Yellow group challenges highlight toppling and clumsiness with Fall, Spill, Tumble, and Wipeout.
Green and blue groups focus on books and folktale characters, requiring careful word linking.
Purple group uses candy-themed homophones, creating extra difficulty and clever misdirection for solvers.
The Sunday NYT Connections puzzle is a real brain-teaser as it introduces co-existing cleverness and frequently encountered themes at the same time. The game offers the categories of clumsiness, expressions of temper, book parts, and chocolate bars, incorporating both playful misdirection and revealing satisfying connections. It is a fun and a bit challenging approach to keeping the brain active this weekend.
NYT Connections is a daily word puzzle where players have to divide 16 words into four sets of four. These groups consist of words that share a common theme, but the connections might sometimes be confusing. Players can give a limited number of tries, and wrong guesses are added up.
The game employs color coding for showing how difficult it is, with yellow usually being the easiest, green and blue as medium, and purple as the hardest. NYT Connections offers a daily brain workout to fans of pattern recognition, wordplay, and logical thinking.
The 16 words for today’s NYT Connections puzzle are:
SPINE, BUG, MARSH, FREAK, JACKET, SKORT, COVER, FALL, FLIP, WIPEOUT, LEAVES, TUMBLE, DOVER, CRUNCHY, WIG, SPILL
Here are helpful hints for each color-coded group:
Yellow group – Words that describe what happens when clumsiness meets gravity
Blue group – Add “out” to each word to indicate losing control or temper
Green group – Terms related to reading a physical book, not digital formats
Purple group – Trick-or-treat themed chocolate bars with an extra letter
Yellow – Topple
Blue – Lose it With “OUT”
Green – Parts of a Book
Purple – Chocolate Bars Plus a Letter
Here are the correct groupings for today:
Yellow group – Fall, Spill, Tumble, Wipeout
Blue group – Bug, Flip, Freak, Wig
Green group – Cover, Jacket, Leaves, Spine
Purple group – Crunchy, Dover, Marsh, Skort
The Yellow and Blue groups were relatively straightforward. Words like Fall, Spill, Tumble, and Wipeout clearly indicate physical mishaps, while Bug, Flip, Freak, and Wig pair naturally with “out” to show loss of temper. The Green and Purple segments have taken a lot of time and effort to solve.
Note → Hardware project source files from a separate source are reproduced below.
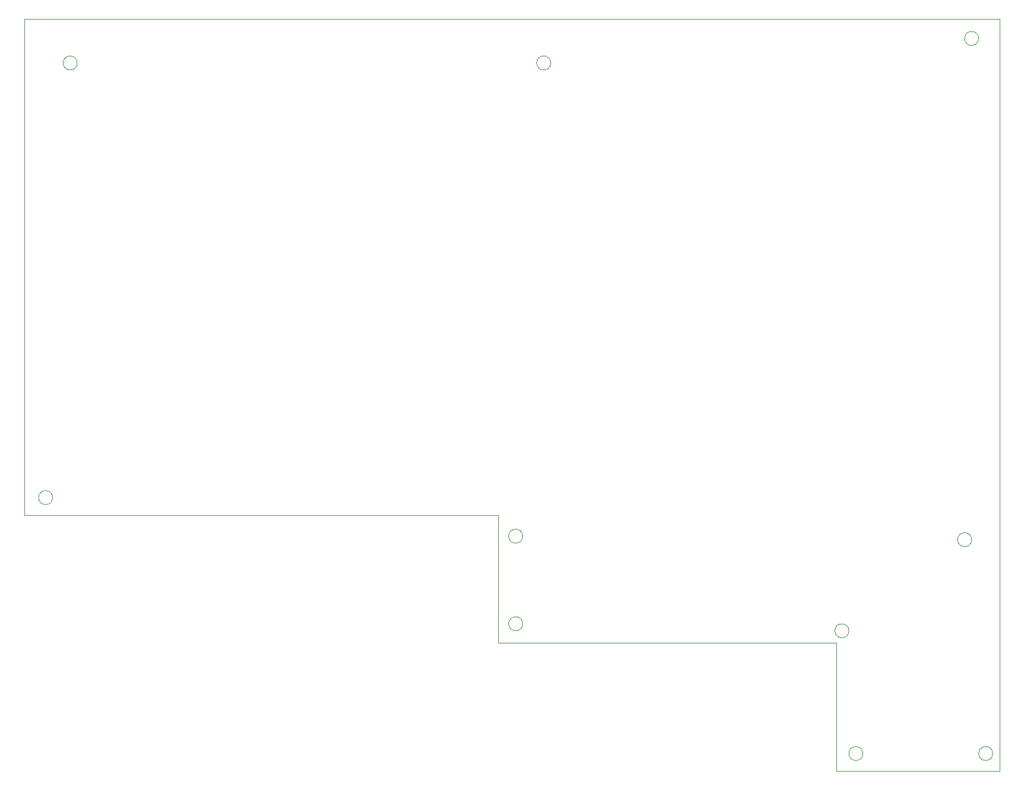
<source format=gm1>
%TF.GenerationSoftware,KiCad,Pcbnew,9.0.0*%
%TF.CreationDate,2025-03-24T17:33:31+09:00*%
%TF.ProjectId,keyboard,6b657962-6f61-4726-942e-6b696361645f,rev?*%
%TF.SameCoordinates,Original*%
%TF.FileFunction,Profile,NP*%
%FSLAX46Y46*%
G04 Gerber Fmt 4.6, Leading zero omitted, Abs format (unit mm)*
G04 Created by KiCad (PCBNEW 9.0.0) date 2025-03-24 17:33:31*
%MOMM*%
%LPD*%
G01*
G04 APERTURE LIST*
%TA.AperFunction,Profile*%
%ADD10C,0.050000*%
%TD*%
G04 APERTURE END LIST*
D10*
X140000000Y-115000000D02*
X140000000Y-133250000D01*
X72500000Y-46500000D02*
X72500000Y-44250000D01*
X192000000Y-149000000D02*
G75*
G02*
X190000000Y-149000000I-1000000J0D01*
G01*
X190000000Y-149000000D02*
G75*
G02*
X192000000Y-149000000I1000000J0D01*
G01*
X72500000Y-115000000D02*
X140000000Y-115000000D01*
X207500000Y-118500000D02*
G75*
G02*
X205500000Y-118500000I-1000000J0D01*
G01*
X205500000Y-118500000D02*
G75*
G02*
X207500000Y-118500000I1000000J0D01*
G01*
X72500000Y-44250000D02*
X211500000Y-44250000D01*
X76500000Y-112500000D02*
G75*
G02*
X74500000Y-112500000I-1000000J0D01*
G01*
X74500000Y-112500000D02*
G75*
G02*
X76500000Y-112500000I1000000J0D01*
G01*
X211500000Y-151500000D02*
X188250000Y-151500000D01*
X140000000Y-133250000D02*
X188250000Y-133250000D01*
X188250000Y-133250000D02*
X188250000Y-151500000D01*
X211500000Y-44250000D02*
X211500000Y-44500000D01*
X143500000Y-118000000D02*
G75*
G02*
X141500000Y-118000000I-1000000J0D01*
G01*
X141500000Y-118000000D02*
G75*
G02*
X143500000Y-118000000I1000000J0D01*
G01*
X147500000Y-50500000D02*
G75*
G02*
X145500000Y-50500000I-1000000J0D01*
G01*
X145500000Y-50500000D02*
G75*
G02*
X147500000Y-50500000I1000000J0D01*
G01*
X72500000Y-46500000D02*
X72500000Y-115000000D01*
X190000000Y-131500000D02*
G75*
G02*
X188000000Y-131500000I-1000000J0D01*
G01*
X188000000Y-131500000D02*
G75*
G02*
X190000000Y-131500000I1000000J0D01*
G01*
X80000000Y-50500000D02*
G75*
G02*
X78000000Y-50500000I-1000000J0D01*
G01*
X78000000Y-50500000D02*
G75*
G02*
X80000000Y-50500000I1000000J0D01*
G01*
X210500000Y-149000000D02*
G75*
G02*
X208500000Y-149000000I-1000000J0D01*
G01*
X208500000Y-149000000D02*
G75*
G02*
X210500000Y-149000000I1000000J0D01*
G01*
X208500000Y-47000000D02*
G75*
G02*
X206500000Y-47000000I-1000000J0D01*
G01*
X206500000Y-47000000D02*
G75*
G02*
X208500000Y-47000000I1000000J0D01*
G01*
X143500000Y-130500000D02*
G75*
G02*
X141500000Y-130500000I-1000000J0D01*
G01*
X141500000Y-130500000D02*
G75*
G02*
X143500000Y-130500000I1000000J0D01*
G01*
X211500000Y-44500000D02*
X211500000Y-151500000D01*
M02*

</source>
The Green words are referring to books in general and the physical parts like covers, jackets, spines, and leaves, whereas the Purple ones cleverly twist, linking chocolate bars with an extra letter and adding a seasonal trick-or-treat theme. The puzzle is simple in terms of the categories, but it can carry the players along through the twists and turns of the misdirection.
The NYT Connections puzzle of today has been remarkable because it has combined classic word patterns with modern-day subtlety and playfulness. The Yellow and Blue categories were the easiest ones to get quick wins, but the Green and Purple ones required thinking, and finally, knowledge of books and candy, respectively.
The solvers whose minds worked quickly could finish the whole puzzle through books and candy bar references; others might have lingered longer at the more difficult Purple group. The puzzle is also the creators' and players' test of skills in pattern recognition and lateral thinking, not to mention being a delightful Sunday challenge to the NYT Connections fans.